In her statement (Paragraphs 88 and 89), Ms Smith asserts that the increase in the scale of residential development did not alter the principle as to the choice of the proposed location compared to reasonable alternatives. She and other officers did consider the implications of the changes but concluded that there were no realistic alternatives to the spatial strategy that had already been identified. While that view may have been justified, it should have been dealt with and reasons given in the SA why it had been taken,
In my judgment, Mr Elvin is correct to submit that the final report accompanying the proposed Core Strategy to be put to the inspector was flawed. It was not possible for the consultees to know from it what were the reasons for rejecting any alternatives to the urban development where it was proposed or to know why the increase in the residential development made no difference. The previous reports did not properly give the necessary explanations and reasons and in any event were not sufficiently summarised nor were the relevant passages identified in the final report. There was thus a failure to comply with the requirements of the Directive and so relief must be given to the claimants.
The second ground can be dealt with more briefly. I will assume because I do not need to decide that the need for a Transport Study should have been appreciated by the Council so that it was at fault in not obtaining one earlier. I make it clear that I am not deciding that there was any fault. But albeit it came later it was dealt with by the claimants in the course of the examination. Thus there was no direct prejudice to them in the failure to put it in the general consultation before the hearing.

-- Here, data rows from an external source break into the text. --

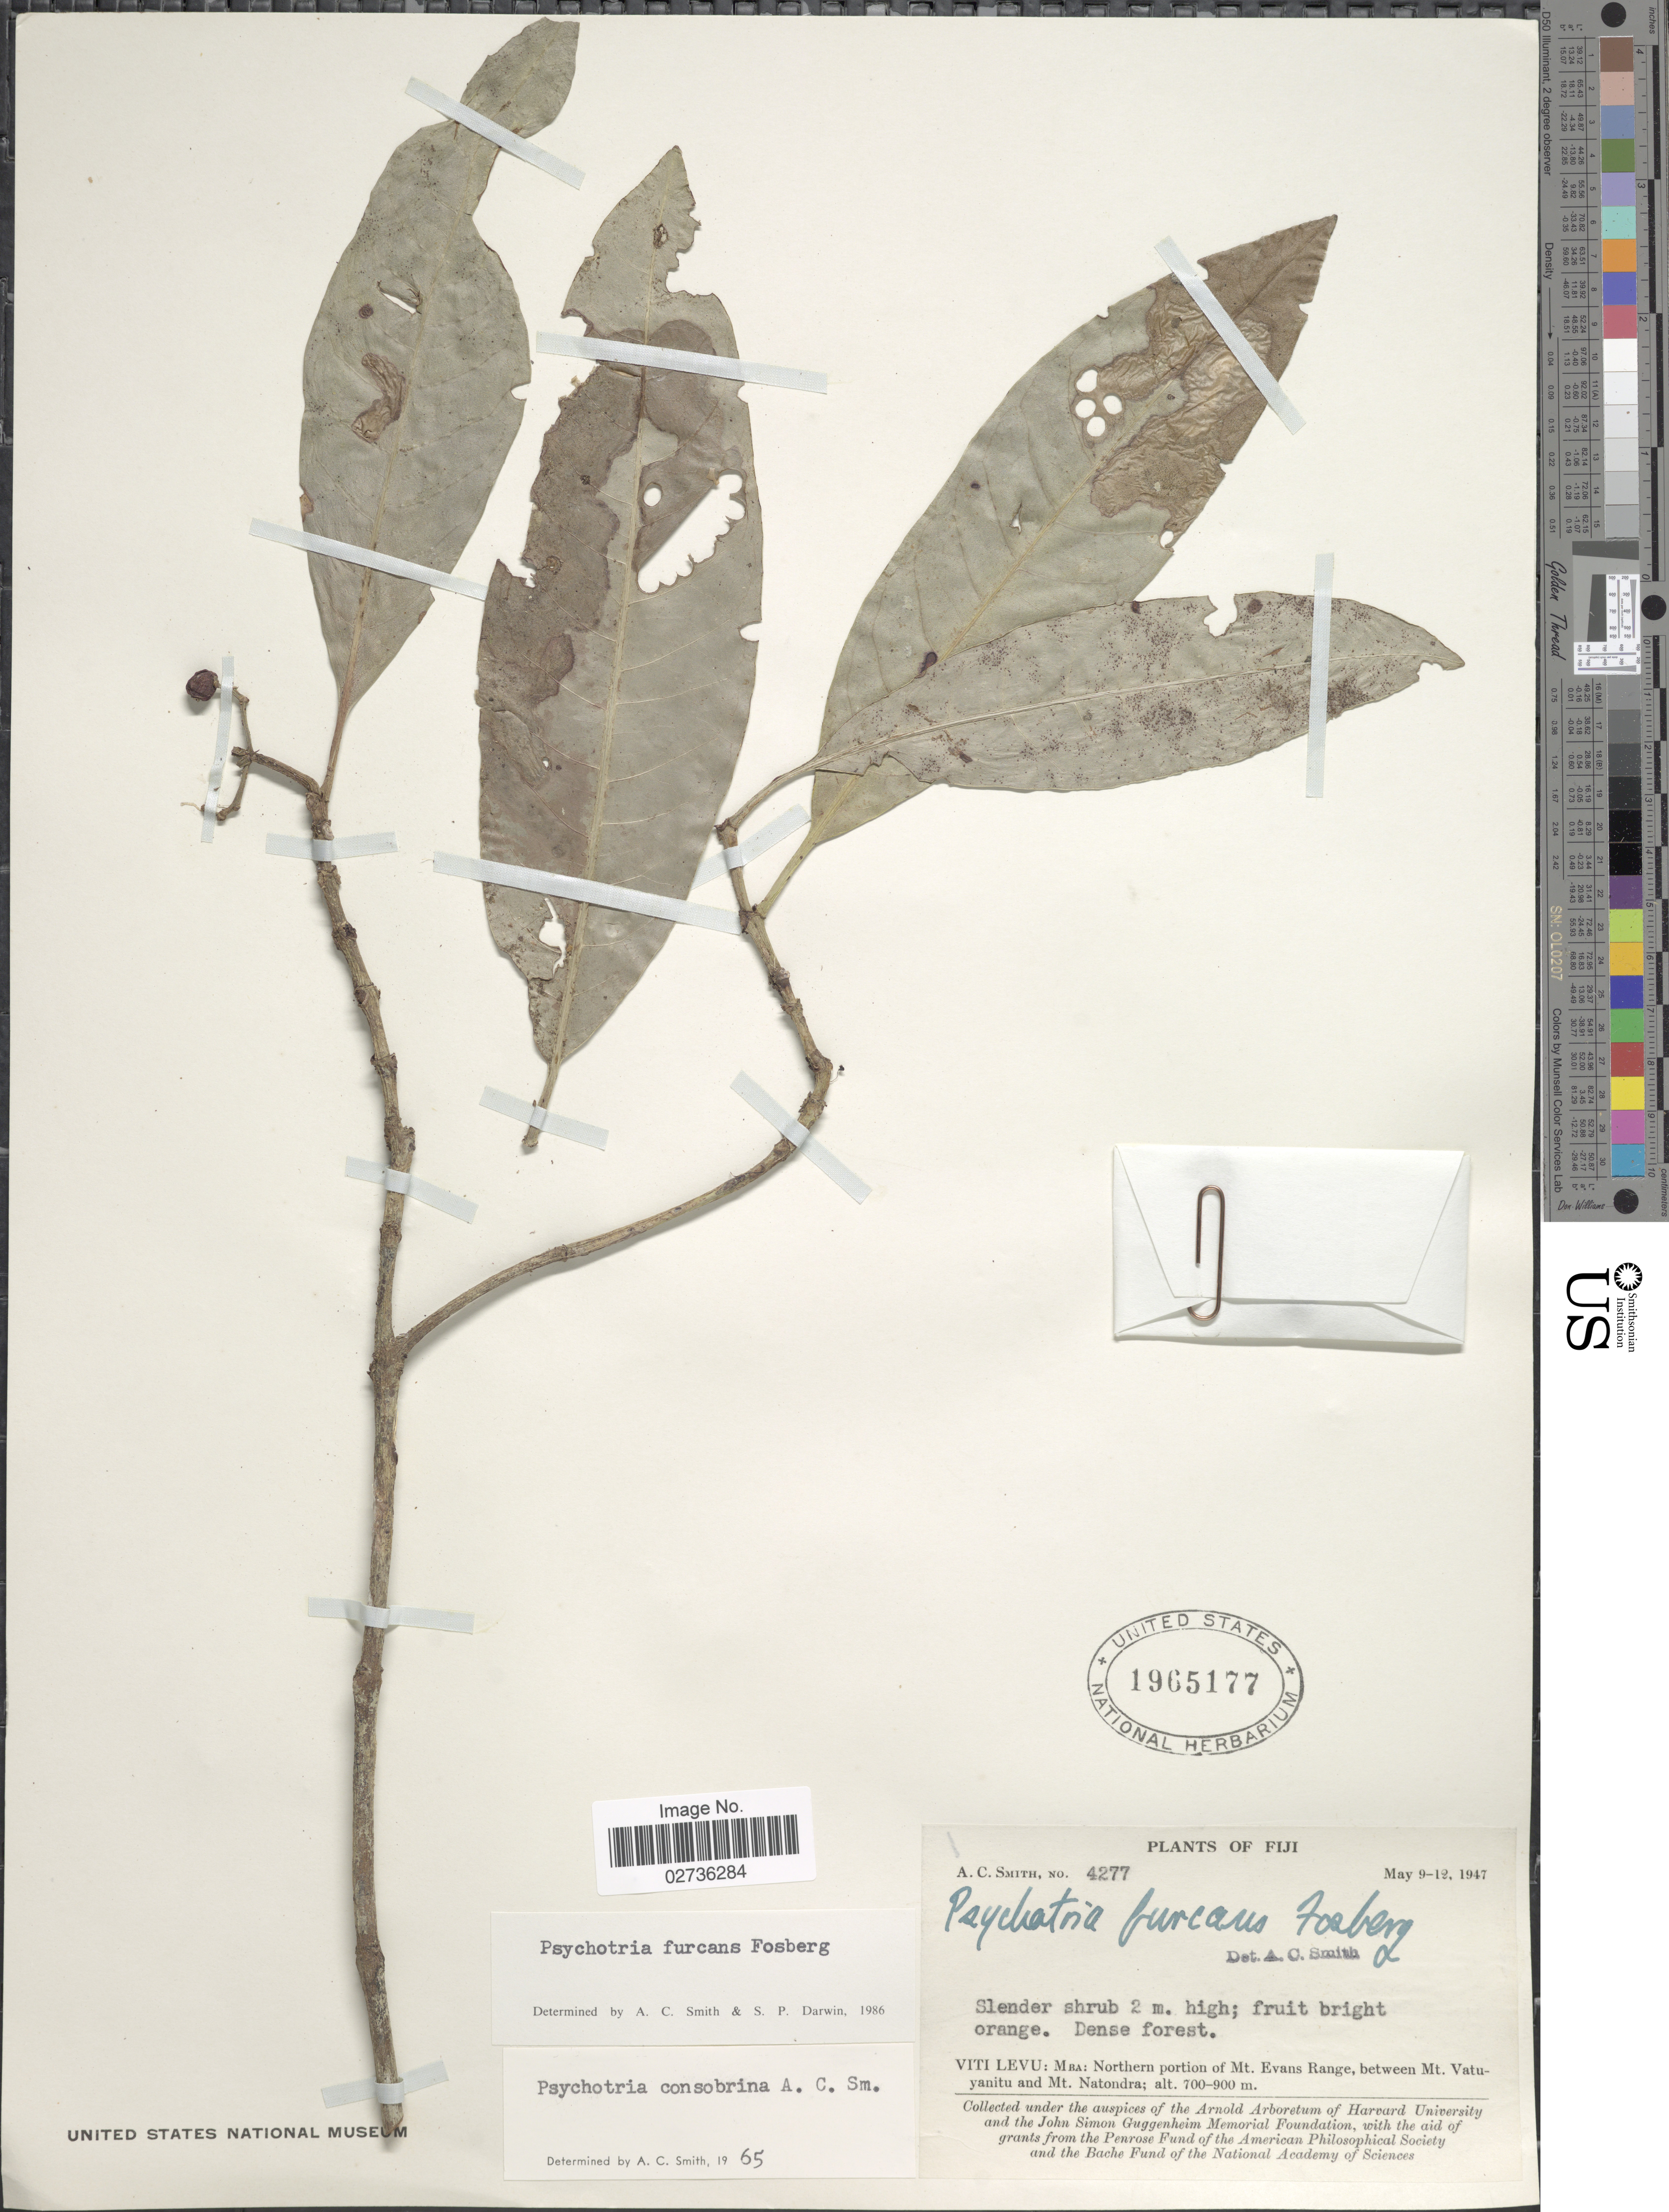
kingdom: Plantae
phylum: Tracheophyta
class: Magnoliopsida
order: Gentianales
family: Rubiaceae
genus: Psychotria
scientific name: Psychotria furcans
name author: Fosberg in A.C. Sm.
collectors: A. C. Smith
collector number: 4277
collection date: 1947-05-09/1947-05-12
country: Fiji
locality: Viti Levu: MBA: Northern Portion of Mt. Evans Range, between Mt. Vatuyanitu and Mt. Natondra.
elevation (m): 700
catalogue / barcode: US 1965177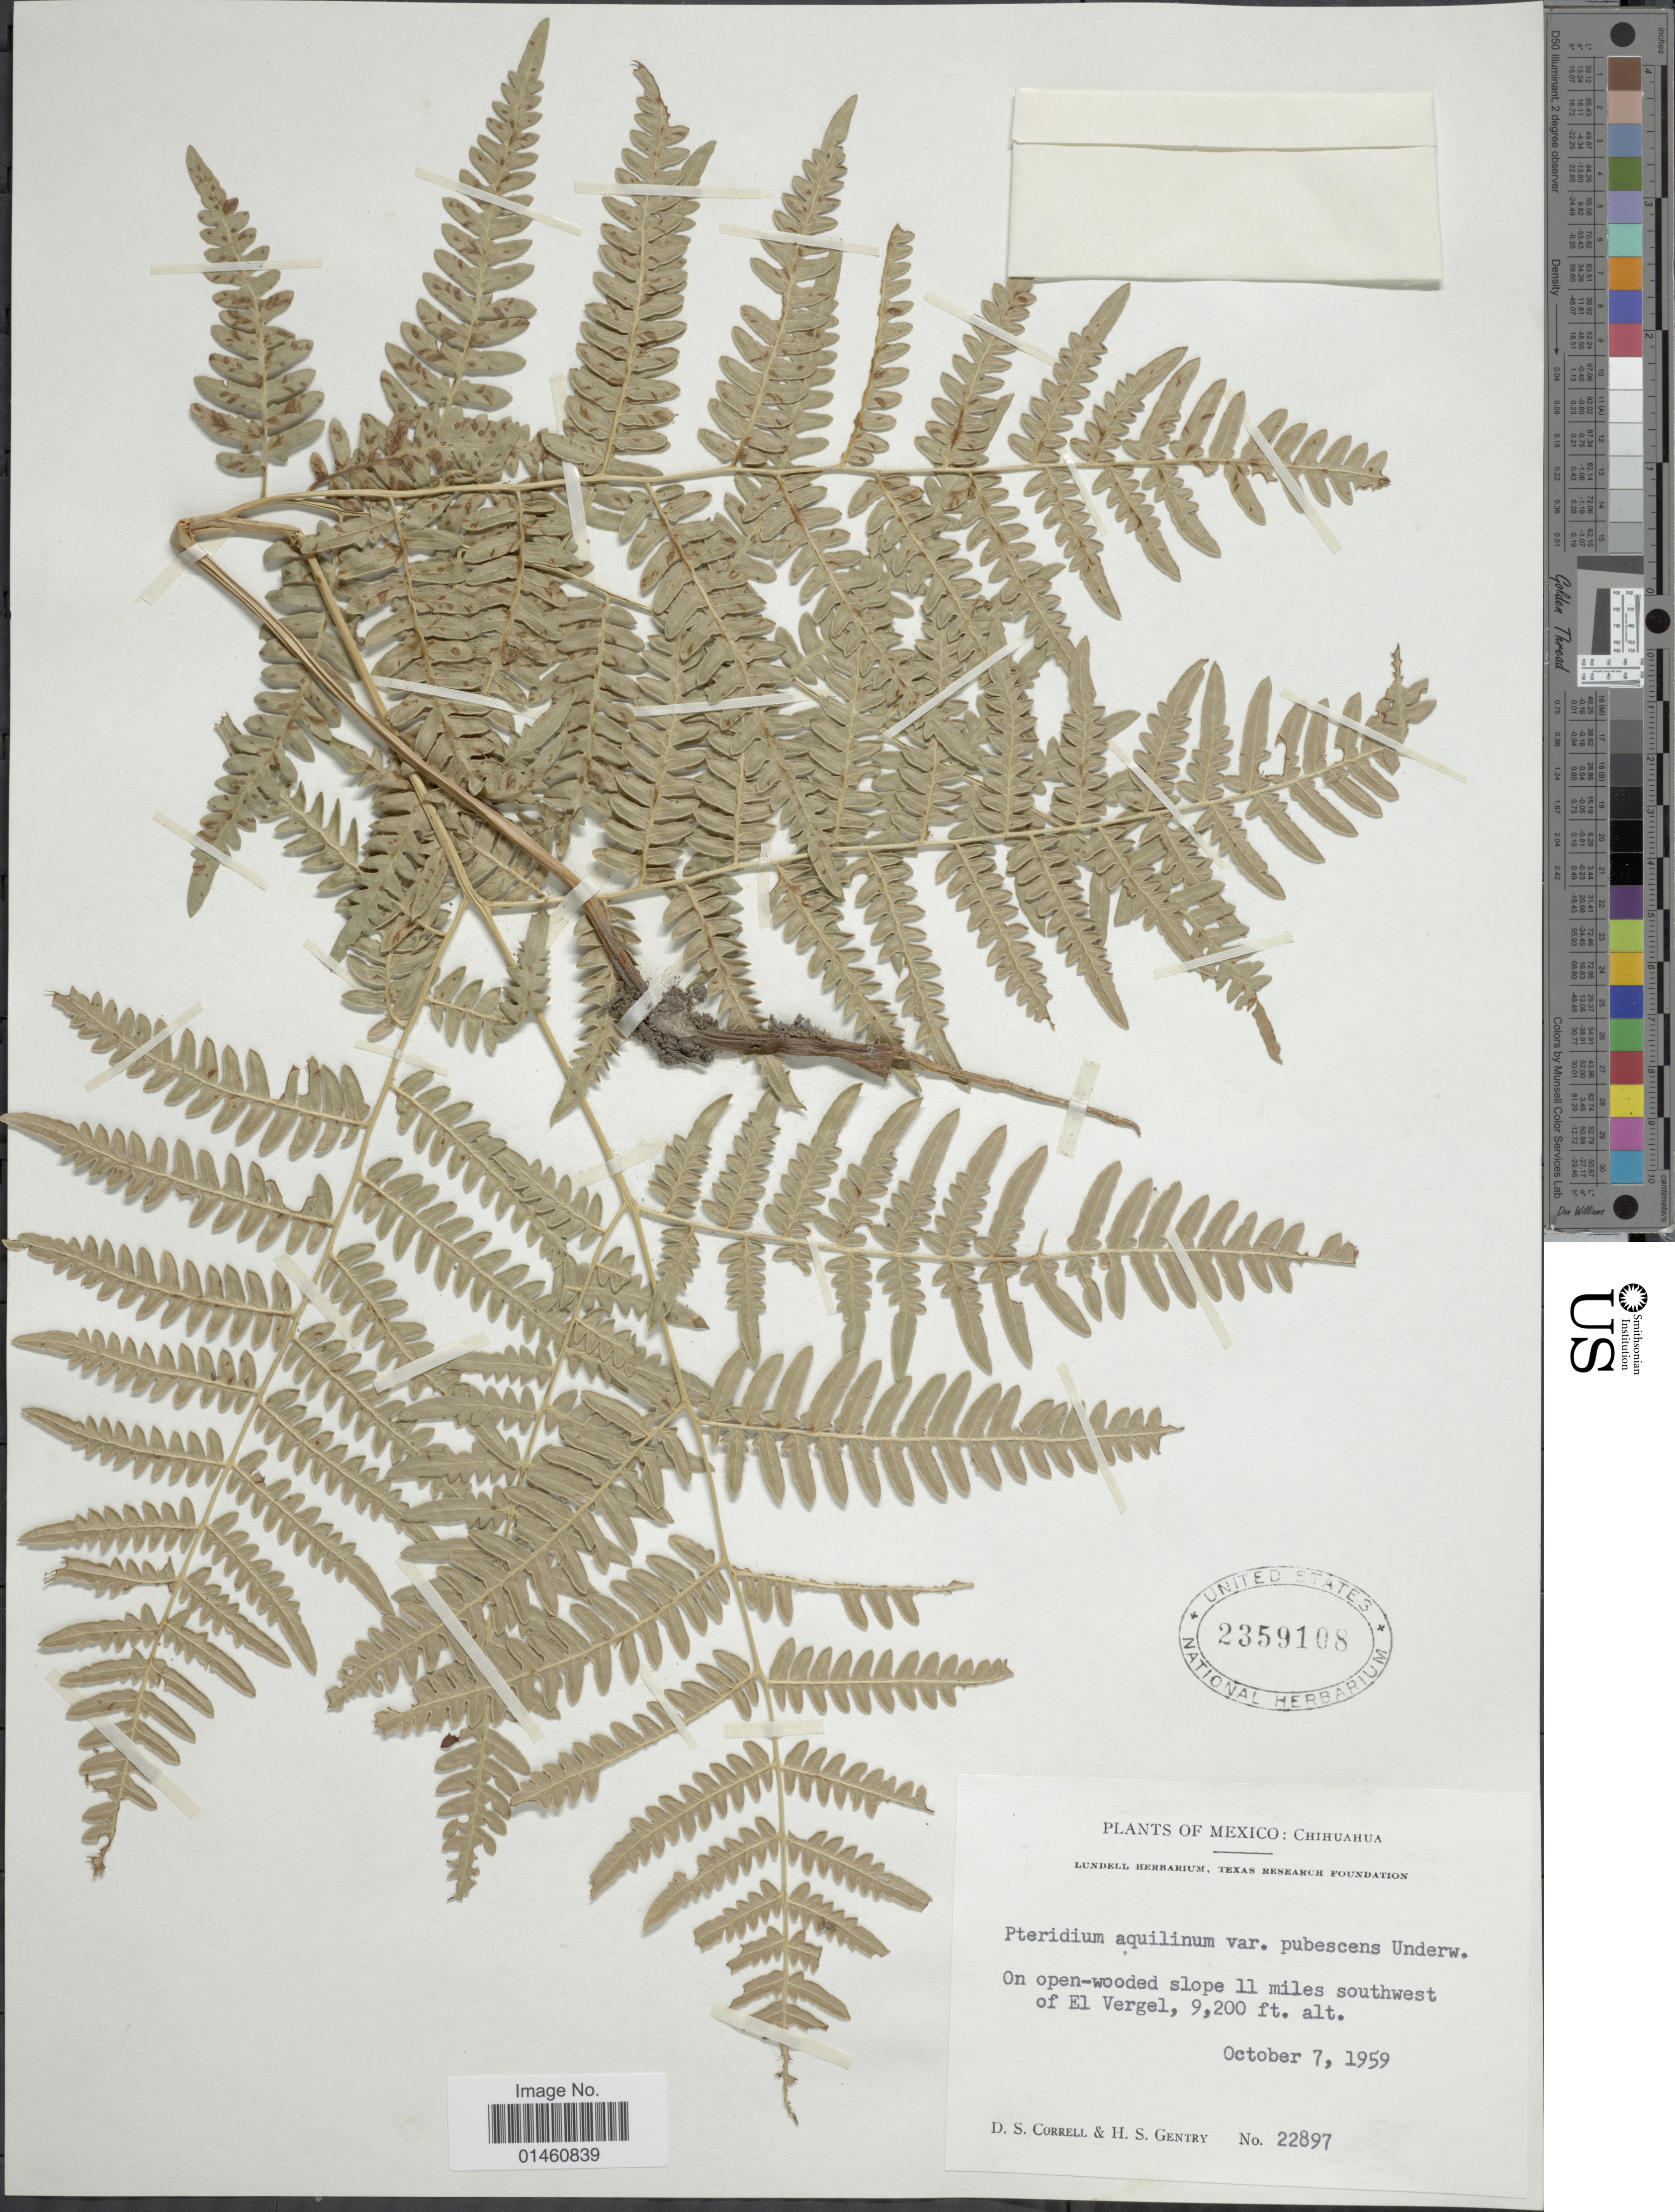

It is submitted that there was prejudice because others who did not see it might, if they had, have wished to make representations and so were unable to involve themselves in the examination. I am prepared to accept the possibility of prejudice to a party who has failed to succeed before an inspector where others have been prevented by a procedural defect from appearing. However, it is impossible to see how there would be any prejudice where the matter not put to consultation has been dealt with by the party unless there is something which could have been put by whoever was unable to appear, which was unknown to the party in question and which might have affected the result.
In this case, there is no evidence that anyone might have wanted to appear nor that there could have been any additional matter which was not dealt with by the claimants and which could have been advanced. Certainly there can be no sensible suggestion that there was any additional material which might have affected the result. Thus there was no prejudice and so the procedural defect (if there was one: it is very doubtful that there was) cannot avail the claimants. The second ground I reject.
However, the claimants succeed on their first ground. I shall hear counsel on the order I should make as a result.